* [Data items]:
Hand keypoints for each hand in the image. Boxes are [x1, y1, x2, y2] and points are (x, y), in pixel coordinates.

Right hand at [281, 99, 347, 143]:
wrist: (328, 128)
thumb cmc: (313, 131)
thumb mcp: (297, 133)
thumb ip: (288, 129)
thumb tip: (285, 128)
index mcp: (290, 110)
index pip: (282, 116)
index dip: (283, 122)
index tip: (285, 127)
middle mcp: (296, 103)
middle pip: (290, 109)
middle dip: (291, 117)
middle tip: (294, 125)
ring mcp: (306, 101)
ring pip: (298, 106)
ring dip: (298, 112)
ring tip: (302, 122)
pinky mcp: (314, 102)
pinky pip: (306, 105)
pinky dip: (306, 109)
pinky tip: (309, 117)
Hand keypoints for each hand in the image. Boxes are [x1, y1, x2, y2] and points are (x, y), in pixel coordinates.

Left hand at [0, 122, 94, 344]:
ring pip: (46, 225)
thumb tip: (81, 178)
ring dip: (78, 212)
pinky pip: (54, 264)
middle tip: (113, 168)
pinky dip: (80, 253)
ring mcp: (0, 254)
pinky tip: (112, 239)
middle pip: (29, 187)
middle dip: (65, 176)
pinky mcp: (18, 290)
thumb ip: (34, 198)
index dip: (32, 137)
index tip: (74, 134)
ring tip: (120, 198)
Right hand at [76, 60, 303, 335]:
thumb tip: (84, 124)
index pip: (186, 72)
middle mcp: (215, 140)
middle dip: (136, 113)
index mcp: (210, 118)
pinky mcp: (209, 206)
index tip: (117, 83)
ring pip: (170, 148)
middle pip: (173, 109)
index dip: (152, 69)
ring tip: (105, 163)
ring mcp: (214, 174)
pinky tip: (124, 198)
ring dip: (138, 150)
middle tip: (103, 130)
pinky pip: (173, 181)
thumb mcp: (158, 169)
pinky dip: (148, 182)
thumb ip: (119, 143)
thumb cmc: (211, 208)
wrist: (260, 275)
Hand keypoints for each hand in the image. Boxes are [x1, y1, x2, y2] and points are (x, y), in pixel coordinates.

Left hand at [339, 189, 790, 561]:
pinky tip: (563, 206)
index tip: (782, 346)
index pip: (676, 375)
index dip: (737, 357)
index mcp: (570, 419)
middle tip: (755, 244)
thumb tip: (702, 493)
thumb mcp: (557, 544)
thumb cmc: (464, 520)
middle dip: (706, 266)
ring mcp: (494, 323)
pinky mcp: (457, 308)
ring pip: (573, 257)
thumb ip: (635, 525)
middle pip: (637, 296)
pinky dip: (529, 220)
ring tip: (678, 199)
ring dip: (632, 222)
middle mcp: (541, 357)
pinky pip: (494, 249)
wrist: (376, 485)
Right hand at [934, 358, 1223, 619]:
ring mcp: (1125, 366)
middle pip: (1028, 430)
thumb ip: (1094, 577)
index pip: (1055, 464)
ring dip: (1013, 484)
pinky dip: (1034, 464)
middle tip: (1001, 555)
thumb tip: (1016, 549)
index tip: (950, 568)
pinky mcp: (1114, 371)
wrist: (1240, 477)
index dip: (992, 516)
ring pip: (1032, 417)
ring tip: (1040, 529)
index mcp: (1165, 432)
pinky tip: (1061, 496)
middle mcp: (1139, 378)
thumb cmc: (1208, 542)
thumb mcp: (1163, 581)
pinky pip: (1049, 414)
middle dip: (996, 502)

* [Exercise aim]:
Keep every word the same and copy out all of the entries.

* [Task result]:
Hand keypoints for each hand in the image. Boxes are [x1, y1, x2, y2] and points are (x, y), in pixel coordinates.

Right hand at [281, 99, 347, 143]:
wrist: (328, 128)
thumb cmc: (313, 131)
thumb mcp: (297, 133)
thumb ip: (288, 129)
thumb tip: (285, 128)
index mcp: (290, 110)
index pip: (282, 116)
index dip: (283, 122)
index tip: (285, 127)
middle mcp: (296, 103)
middle pip: (290, 109)
middle dip: (291, 117)
middle tip: (294, 125)
ring mcp: (306, 101)
ring pip: (298, 106)
ring dip: (298, 112)
ring tip: (302, 122)
pinky mcp: (314, 102)
pinky pip: (306, 105)
pinky dip: (306, 109)
pinky tip: (309, 117)
Hand keypoints for each hand in the image. Boxes are [x1, y1, x2, y2] and points are (x, y), in pixel coordinates.

Left hand at [0, 122, 94, 344]:
ring pip: (46, 225)
thumb tip: (81, 178)
ring dip: (78, 212)
pinky pip: (54, 264)
middle tip: (113, 168)
pinky dip: (80, 253)
ring mcp: (0, 254)
pinky tip: (112, 239)
middle pip: (29, 187)
middle dip: (65, 176)
pinky mcp: (18, 290)
thumb ip: (34, 198)
index dip: (32, 137)
index tip: (74, 134)
ring tip: (120, 198)
Right hand at [76, 60, 303, 335]:
thumb tip: (84, 124)
index pip: (186, 72)
middle mcp: (215, 140)
middle dip: (136, 113)
index mcp: (210, 118)
pinky mcp: (209, 206)
index tip: (117, 83)
ring pip: (170, 148)
middle pip: (173, 109)
index dip: (152, 69)
ring tip: (105, 163)
ring mcp: (214, 174)
pinky tip: (124, 198)
ring dip: (138, 150)
middle tip: (103, 130)
pinky pip: (173, 181)
thumb mcp: (158, 169)
pinky dip: (148, 182)
thumb ip: (119, 143)
thumb cmc: (211, 208)
wrist: (260, 275)
Hand keypoints for each hand in the image. Boxes are [x1, y1, x2, y2] and points are (x, y), in pixel coordinates.

Left hand at [339, 189, 790, 561]:
pinky tip: (563, 206)
index tip: (782, 346)
index pip: (676, 375)
index dip: (737, 357)
index mcp: (570, 419)
middle tip: (755, 244)
thumb tip: (702, 493)
thumb mcp: (557, 544)
thumb cmc: (464, 520)
middle dip: (706, 266)
ring mcp: (494, 323)
pinky mcp: (457, 308)
ring pip: (573, 257)
thumb ip: (635, 525)
middle pip: (637, 296)
pinky dip: (529, 220)
ring tip: (678, 199)
ring dip: (632, 222)
middle mcp: (541, 357)
pinky pip: (494, 249)
wrist: (376, 485)
Right hand at [934, 358, 1223, 619]:
ring mcp: (1125, 366)
middle pip: (1028, 430)
thumb ip: (1094, 577)
index pip: (1055, 464)
ring dip: (1013, 484)
pinky dip: (1034, 464)
middle tip: (1001, 555)
thumb tip: (1016, 549)
index tip: (950, 568)
pinky mcp: (1114, 371)
wrist: (1240, 477)
index dip: (992, 516)
ring pip: (1032, 417)
ring tip: (1040, 529)
index mcp: (1165, 432)
pinky tip: (1061, 496)
middle mcp: (1139, 378)
thumb cmc: (1208, 542)
thumb mcp: (1163, 581)
pinky pip: (1049, 414)
middle dip: (996, 502)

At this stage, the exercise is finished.